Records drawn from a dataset
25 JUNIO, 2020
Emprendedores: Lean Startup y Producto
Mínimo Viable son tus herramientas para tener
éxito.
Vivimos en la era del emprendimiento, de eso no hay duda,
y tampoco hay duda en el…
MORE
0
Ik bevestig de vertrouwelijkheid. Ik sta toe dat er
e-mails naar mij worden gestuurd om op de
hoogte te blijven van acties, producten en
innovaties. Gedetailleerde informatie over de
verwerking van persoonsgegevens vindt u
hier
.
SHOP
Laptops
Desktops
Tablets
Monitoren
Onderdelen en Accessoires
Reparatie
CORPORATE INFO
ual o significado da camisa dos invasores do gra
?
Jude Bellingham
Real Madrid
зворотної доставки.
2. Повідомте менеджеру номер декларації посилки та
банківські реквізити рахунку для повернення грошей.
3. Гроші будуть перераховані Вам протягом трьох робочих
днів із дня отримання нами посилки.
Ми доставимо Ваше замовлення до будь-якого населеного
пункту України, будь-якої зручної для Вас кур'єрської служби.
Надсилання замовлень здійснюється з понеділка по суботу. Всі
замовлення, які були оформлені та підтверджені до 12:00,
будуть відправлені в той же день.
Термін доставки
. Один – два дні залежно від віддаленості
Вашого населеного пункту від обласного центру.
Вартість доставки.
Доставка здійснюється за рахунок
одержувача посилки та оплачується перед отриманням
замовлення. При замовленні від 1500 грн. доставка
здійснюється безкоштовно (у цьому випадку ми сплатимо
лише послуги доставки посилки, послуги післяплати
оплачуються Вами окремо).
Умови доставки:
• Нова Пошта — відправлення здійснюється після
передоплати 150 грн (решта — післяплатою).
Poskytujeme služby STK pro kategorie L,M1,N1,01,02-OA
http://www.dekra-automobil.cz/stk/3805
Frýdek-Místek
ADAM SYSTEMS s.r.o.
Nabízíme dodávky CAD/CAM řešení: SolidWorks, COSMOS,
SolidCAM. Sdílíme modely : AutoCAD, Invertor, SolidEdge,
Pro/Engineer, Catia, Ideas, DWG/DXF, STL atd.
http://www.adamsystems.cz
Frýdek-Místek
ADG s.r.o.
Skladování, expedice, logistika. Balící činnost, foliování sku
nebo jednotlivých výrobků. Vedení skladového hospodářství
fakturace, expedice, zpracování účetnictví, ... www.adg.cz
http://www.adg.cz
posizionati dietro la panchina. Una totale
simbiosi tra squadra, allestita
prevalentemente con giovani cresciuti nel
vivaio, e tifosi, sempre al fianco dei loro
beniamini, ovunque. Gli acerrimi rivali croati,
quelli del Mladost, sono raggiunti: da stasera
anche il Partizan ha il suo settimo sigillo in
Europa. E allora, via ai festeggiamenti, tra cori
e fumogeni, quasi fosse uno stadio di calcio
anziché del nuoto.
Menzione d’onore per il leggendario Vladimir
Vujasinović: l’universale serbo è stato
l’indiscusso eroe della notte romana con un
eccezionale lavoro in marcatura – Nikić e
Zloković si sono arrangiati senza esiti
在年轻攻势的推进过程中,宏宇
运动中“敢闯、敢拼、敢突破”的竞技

### [ABOUT THIS TASK]
Provide an exact transcription of every entry above.

### [SOLUTION]
25 JUNIO, 2020
Emprendedores: Lean Startup y Producto
Mínimo Viable son tus herramientas para tener
éxito.
Vivimos en la era del emprendimiento, de eso no hay duda,
y tampoco hay duda en el…
MORE
0
Ik bevestig de vertrouwelijkheid. Ik sta toe dat er
e-mails naar mij worden gestuurd om op de
hoogte te blijven van acties, producten en
innovaties. Gedetailleerde informatie over de
verwerking van persoonsgegevens vindt u
hier
.
SHOP
Laptops
Desktops
Tablets
Monitoren
Onderdelen en Accessoires
Reparatie
CORPORATE INFO
ual o significado da camisa dos invasores do gra
?
Jude Bellingham
Real Madrid
зворотної доставки.
2. Повідомте менеджеру номер декларації посилки та
банківські реквізити рахунку для повернення грошей.
3. Гроші будуть перераховані Вам протягом трьох робочих
днів із дня отримання нами посилки.
Ми доставимо Ваше замовлення до будь-якого населеного
пункту України, будь-якої зручної для Вас кур'єрської служби.
Надсилання замовлень здійснюється з понеділка по суботу. Всі
замовлення, які були оформлені та підтверджені до 12:00,
будуть відправлені в той же день.
Термін доставки
. Один – два дні залежно від віддаленості
Вашого населеного пункту від обласного центру.
Вартість доставки.
Доставка здійснюється за рахунок
одержувача посилки та оплачується перед отриманням
замовлення. При замовленні від 1500 грн. доставка
здійснюється безкоштовно (у цьому випадку ми сплатимо
лише послуги доставки посилки, послуги післяплати
оплачуються Вами окремо).
Умови доставки:
• Нова Пошта — відправлення здійснюється після
передоплати 150 грн (решта — післяплатою).
Poskytujeme služby STK pro kategorie L,M1,N1,01,02-OA
http://www.dekra-automobil.cz/stk/3805
Frýdek-Místek
ADAM SYSTEMS s.r.o.
Nabízíme dodávky CAD/CAM řešení: SolidWorks, COSMOS,
SolidCAM. Sdílíme modely : AutoCAD, Invertor, SolidEdge,
Pro/Engineer, Catia, Ideas, DWG/DXF, STL atd.
http://www.adamsystems.cz
Frýdek-Místek
ADG s.r.o.
Skladování, expedice, logistika. Balící činnost, foliování sku
nebo jednotlivých výrobků. Vedení skladového hospodářství
fakturace, expedice, zpracování účetnictví, ... www.adg.cz
http://www.adg.cz
posizionati dietro la panchina. Una totale
simbiosi tra squadra, allestita
prevalentemente con giovani cresciuti nel
vivaio, e tifosi, sempre al fianco dei loro
beniamini, ovunque. Gli acerrimi rivali croati,
quelli del Mladost, sono raggiunti: da stasera
anche il Partizan ha il suo settimo sigillo in
Europa. E allora, via ai festeggiamenti, tra cori
e fumogeni, quasi fosse uno stadio di calcio
anziché del nuoto.
Menzione d’onore per il leggendario Vladimir
Vujasinović: l’universale serbo è stato
l’indiscusso eroe della notte romana con un
eccezionale lavoro in marcatura – Nikić e
Zloković si sono arrangiati senza esiti
在年轻攻势的推进过程中,宏宇
运动中“敢闯、敢拼、敢突破”的竞技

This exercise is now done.